[ABOUT THIS TASK] Reproduce all of the records below, changing every "Öffentlich" to "Privat" and keeping everything else the same.

[DATA FOR ANALYSIS]
┏━━

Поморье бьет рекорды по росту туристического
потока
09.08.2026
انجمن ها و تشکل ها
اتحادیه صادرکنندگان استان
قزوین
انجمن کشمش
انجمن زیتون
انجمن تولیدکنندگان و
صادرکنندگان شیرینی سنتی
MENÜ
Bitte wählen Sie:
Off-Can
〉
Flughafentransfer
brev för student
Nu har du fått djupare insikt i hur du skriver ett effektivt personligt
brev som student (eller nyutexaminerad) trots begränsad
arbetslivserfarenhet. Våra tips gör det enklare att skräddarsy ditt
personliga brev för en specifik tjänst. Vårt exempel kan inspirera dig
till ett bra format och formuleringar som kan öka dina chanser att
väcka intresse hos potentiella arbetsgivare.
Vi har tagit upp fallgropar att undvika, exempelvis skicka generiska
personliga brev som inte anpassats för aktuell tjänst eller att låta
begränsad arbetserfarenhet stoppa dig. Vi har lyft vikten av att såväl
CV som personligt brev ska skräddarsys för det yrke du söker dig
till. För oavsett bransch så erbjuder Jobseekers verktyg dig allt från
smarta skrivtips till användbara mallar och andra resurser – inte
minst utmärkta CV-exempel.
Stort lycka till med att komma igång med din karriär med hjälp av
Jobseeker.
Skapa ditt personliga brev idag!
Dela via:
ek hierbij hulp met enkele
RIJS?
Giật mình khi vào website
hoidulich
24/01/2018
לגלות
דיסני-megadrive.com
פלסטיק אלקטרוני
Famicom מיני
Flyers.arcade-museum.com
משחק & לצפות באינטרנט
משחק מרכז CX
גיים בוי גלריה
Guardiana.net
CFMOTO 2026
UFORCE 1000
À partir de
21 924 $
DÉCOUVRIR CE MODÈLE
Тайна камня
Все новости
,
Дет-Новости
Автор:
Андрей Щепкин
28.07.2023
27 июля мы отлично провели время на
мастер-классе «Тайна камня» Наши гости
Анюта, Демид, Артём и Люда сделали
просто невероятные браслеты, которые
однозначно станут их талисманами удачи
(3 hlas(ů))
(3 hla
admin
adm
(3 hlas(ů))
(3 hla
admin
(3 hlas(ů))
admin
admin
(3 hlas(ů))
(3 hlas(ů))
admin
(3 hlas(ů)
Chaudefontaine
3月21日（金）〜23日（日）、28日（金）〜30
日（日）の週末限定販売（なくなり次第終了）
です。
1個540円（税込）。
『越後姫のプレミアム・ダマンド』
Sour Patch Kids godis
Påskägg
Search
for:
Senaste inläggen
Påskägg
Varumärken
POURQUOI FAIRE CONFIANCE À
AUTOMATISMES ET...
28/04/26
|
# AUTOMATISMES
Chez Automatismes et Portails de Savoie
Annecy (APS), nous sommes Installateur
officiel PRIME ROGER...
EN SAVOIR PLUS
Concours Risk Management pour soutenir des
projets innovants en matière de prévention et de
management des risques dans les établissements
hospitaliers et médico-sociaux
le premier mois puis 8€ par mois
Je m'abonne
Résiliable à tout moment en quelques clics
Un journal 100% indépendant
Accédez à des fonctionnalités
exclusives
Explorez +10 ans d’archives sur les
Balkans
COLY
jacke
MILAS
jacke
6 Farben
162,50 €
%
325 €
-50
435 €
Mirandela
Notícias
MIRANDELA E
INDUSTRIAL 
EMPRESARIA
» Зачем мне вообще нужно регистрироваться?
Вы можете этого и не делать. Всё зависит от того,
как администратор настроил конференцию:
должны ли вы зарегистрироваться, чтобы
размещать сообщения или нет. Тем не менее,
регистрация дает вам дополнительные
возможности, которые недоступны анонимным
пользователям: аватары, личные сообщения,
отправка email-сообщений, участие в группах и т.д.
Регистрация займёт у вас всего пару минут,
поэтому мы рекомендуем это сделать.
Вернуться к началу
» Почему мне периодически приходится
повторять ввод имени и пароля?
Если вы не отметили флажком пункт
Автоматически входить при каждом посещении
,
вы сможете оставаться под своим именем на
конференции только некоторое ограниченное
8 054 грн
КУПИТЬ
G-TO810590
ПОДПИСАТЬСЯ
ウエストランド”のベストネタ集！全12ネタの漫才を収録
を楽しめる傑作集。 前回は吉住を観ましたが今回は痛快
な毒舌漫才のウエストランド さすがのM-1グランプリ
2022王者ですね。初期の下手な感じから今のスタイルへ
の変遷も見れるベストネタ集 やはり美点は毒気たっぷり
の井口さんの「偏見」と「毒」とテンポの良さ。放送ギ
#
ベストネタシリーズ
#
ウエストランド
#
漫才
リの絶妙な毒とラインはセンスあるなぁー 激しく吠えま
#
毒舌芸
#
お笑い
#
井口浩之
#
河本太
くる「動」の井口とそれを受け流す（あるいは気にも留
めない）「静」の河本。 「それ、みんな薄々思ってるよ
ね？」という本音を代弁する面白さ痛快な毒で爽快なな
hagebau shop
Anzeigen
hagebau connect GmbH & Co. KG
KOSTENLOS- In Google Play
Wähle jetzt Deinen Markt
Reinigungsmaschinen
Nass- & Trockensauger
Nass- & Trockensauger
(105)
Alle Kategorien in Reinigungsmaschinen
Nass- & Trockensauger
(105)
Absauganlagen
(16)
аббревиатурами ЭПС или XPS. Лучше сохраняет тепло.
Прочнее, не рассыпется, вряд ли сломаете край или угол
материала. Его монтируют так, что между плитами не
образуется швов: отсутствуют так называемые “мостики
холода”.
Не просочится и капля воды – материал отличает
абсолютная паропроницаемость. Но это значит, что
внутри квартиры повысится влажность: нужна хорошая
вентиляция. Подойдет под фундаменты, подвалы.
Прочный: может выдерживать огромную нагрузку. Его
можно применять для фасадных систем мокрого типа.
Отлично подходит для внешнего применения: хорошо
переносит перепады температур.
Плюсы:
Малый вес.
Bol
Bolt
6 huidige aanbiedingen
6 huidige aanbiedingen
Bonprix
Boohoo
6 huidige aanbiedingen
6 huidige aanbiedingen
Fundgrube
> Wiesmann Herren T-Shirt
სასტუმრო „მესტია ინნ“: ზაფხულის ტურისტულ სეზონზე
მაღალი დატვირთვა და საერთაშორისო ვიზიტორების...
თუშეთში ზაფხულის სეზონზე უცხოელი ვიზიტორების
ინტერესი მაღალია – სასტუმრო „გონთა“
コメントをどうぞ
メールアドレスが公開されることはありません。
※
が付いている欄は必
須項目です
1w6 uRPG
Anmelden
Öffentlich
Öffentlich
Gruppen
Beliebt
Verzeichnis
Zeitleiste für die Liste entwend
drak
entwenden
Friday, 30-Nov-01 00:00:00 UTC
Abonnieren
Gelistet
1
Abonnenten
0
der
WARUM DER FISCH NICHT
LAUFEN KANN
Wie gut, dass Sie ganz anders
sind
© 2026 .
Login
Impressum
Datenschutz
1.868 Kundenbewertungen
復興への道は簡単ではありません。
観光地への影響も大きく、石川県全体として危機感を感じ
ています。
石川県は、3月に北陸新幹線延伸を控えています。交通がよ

┗━━

[RESULT FOR THIS TASK]
Поморье бьет рекорды по росту туристического
потока
09.08.2026
انجمن ها و تشکل ها
اتحادیه صادرکنندگان استان
قزوین
انجمن کشمش
انجمن زیتون
انجمن تولیدکنندگان و
صادرکنندگان شیرینی سنتی
MENÜ
Bitte wählen Sie:
Off-Can
〉
Flughafentransfer
brev för student
Nu har du fått djupare insikt i hur du skriver ett effektivt personligt
brev som student (eller nyutexaminerad) trots begränsad
arbetslivserfarenhet. Våra tips gör det enklare att skräddarsy ditt
personliga brev för en specifik tjänst. Vårt exempel kan inspirera dig
till ett bra format och formuleringar som kan öka dina chanser att
väcka intresse hos potentiella arbetsgivare.
Vi har tagit upp fallgropar att undvika, exempelvis skicka generiska
personliga brev som inte anpassats för aktuell tjänst eller att låta
begränsad arbetserfarenhet stoppa dig. Vi har lyft vikten av att såväl
CV som personligt brev ska skräddarsys för det yrke du söker dig
till. För oavsett bransch så erbjuder Jobseekers verktyg dig allt från
smarta skrivtips till användbara mallar och andra resurser – inte
minst utmärkta CV-exempel.
Stort lycka till med att komma igång med din karriär med hjälp av
Jobseeker.
Skapa ditt personliga brev idag!
Dela via:
ek hierbij hulp met enkele
RIJS?
Giật mình khi vào website
hoidulich
24/01/2018
לגלות
דיסני-megadrive.com
פלסטיק אלקטרוני
Famicom מיני
Flyers.arcade-museum.com
משחק & לצפות באינטרנט
משחק מרכז CX
גיים בוי גלריה
Guardiana.net
CFMOTO 2026
UFORCE 1000
À partir de
21 924 $
DÉCOUVRIR CE MODÈLE
Тайна камня
Все новости
,
Дет-Новости
Автор:
Андрей Щепкин
28.07.2023
27 июля мы отлично провели время на
мастер-классе «Тайна камня» Наши гости
Анюта, Демид, Артём и Люда сделали
просто невероятные браслеты, которые
однозначно станут их талисманами удачи
(3 hlas(ů))
(3 hla
admin
adm
(3 hlas(ů))
(3 hla
admin
(3 hlas(ů))
admin
admin
(3 hlas(ů))
(3 hlas(ů))
admin
(3 hlas(ů)
Chaudefontaine
3月21日（金）〜23日（日）、28日（金）〜30
日（日）の週末限定販売（なくなり次第終了）
です。
1個540円（税込）。
『越後姫のプレミアム・ダマンド』
Sour Patch Kids godis
Påskägg
Search
for:
Senaste inläggen
Påskägg
Varumärken
POURQUOI FAIRE CONFIANCE À
AUTOMATISMES ET...
28/04/26
|
# AUTOMATISMES
Chez Automatismes et Portails de Savoie
Annecy (APS), nous sommes Installateur
officiel PRIME ROGER...
EN SAVOIR PLUS
Concours Risk Management pour soutenir des
projets innovants en matière de prévention et de
management des risques dans les établissements
hospitaliers et médico-sociaux
le premier mois puis 8€ par mois
Je m'abonne
Résiliable à tout moment en quelques clics
Un journal 100% indépendant
Accédez à des fonctionnalités
exclusives
Explorez +10 ans d’archives sur les
Balkans
COLY
jacke
MILAS
jacke
6 Farben
162,50 €
%
325 €
-50
435 €
Mirandela
Notícias
MIRANDELA E
INDUSTRIAL 
EMPRESARIA
» Зачем мне вообще нужно регистрироваться?
Вы можете этого и не делать. Всё зависит от того,
как администратор настроил конференцию:
должны ли вы зарегистрироваться, чтобы
размещать сообщения или нет. Тем не менее,
регистрация дает вам дополнительные
возможности, которые недоступны анонимным
пользователям: аватары, личные сообщения,
отправка email-сообщений, участие в группах и т.д.
Регистрация займёт у вас всего пару минут,
поэтому мы рекомендуем это сделать.
Вернуться к началу
» Почему мне периодически приходится
повторять ввод имени и пароля?
Если вы не отметили флажком пункт
Автоматически входить при каждом посещении
,
вы сможете оставаться под своим именем на
конференции только некоторое ограниченное
8 054 грн
КУПИТЬ
G-TO810590
ПОДПИСАТЬСЯ
ウエストランド”のベストネタ集！全12ネタの漫才を収録
を楽しめる傑作集。 前回は吉住を観ましたが今回は痛快
な毒舌漫才のウエストランド さすがのM-1グランプリ
2022王者ですね。初期の下手な感じから今のスタイルへ
の変遷も見れるベストネタ集 やはり美点は毒気たっぷり
の井口さんの「偏見」と「毒」とテンポの良さ。放送ギ
#
ベストネタシリーズ
#
ウエストランド
#
漫才
リの絶妙な毒とラインはセンスあるなぁー 激しく吠えま
#
毒舌芸
#
お笑い
#
井口浩之
#
河本太
くる「動」の井口とそれを受け流す（あるいは気にも留
めない）「静」の河本。 「それ、みんな薄々思ってるよ
ね？」という本音を代弁する面白さ痛快な毒で爽快なな
hagebau shop
Anzeigen
hagebau connect GmbH & Co. KG
KOSTENLOS- In Google Play
Wähle jetzt Deinen Markt
Reinigungsmaschinen
Nass- & Trockensauger
Nass- & Trockensauger
(105)
Alle Kategorien in Reinigungsmaschinen
Nass- & Trockensauger
(105)
Absauganlagen
(16)
аббревиатурами ЭПС или XPS. Лучше сохраняет тепло.
Прочнее, не рассыпется, вряд ли сломаете край или угол
материала. Его монтируют так, что между плитами не
образуется швов: отсутствуют так называемые “мостики
холода”.
Не просочится и капля воды – материал отличает
абсолютная паропроницаемость. Но это значит, что
внутри квартиры повысится влажность: нужна хорошая
вентиляция. Подойдет под фундаменты, подвалы.
Прочный: может выдерживать огромную нагрузку. Его
можно применять для фасадных систем мокрого типа.
Отлично подходит для внешнего применения: хорошо
переносит перепады температур.
Плюсы:
Малый вес.
Bol
Bolt
6 huidige aanbiedingen
6 huidige aanbiedingen
Bonprix
Boohoo
6 huidige aanbiedingen
6 huidige aanbiedingen
Fundgrube
> Wiesmann Herren T-Shirt
სასტუმრო „მესტია ინნ“: ზაფხულის ტურისტულ სეზონზე
მაღალი დატვირთვა და საერთაშორისო ვიზიტორების...
თუშეთში ზაფხულის სეზონზე უცხოელი ვიზიტორების
ინტერესი მაღალია – სასტუმრო „გონთა“
コメントをどうぞ
メールアドレスが公開されることはありません。
※
が付いている欄は必
須項目です
1w6 uRPG
Anmelden
Privat
Privat
Gruppen
Beliebt
Verzeichnis
Zeitleiste für die Liste entwend
drak
entwenden
Friday, 30-Nov-01 00:00:00 UTC
Abonnieren
Gelistet
1
Abonnenten
0
der
WARUM DER FISCH NICHT
LAUFEN KANN
Wie gut, dass Sie ganz anders
sind
© 2026 .
Login
Impressum
Datenschutz
1.868 Kundenbewertungen
復興への道は簡単ではありません。
観光地への影響も大きく、石川県全体として危機感を感じ
ています。
石川県は、3月に北陸新幹線延伸を控えています。交通がよ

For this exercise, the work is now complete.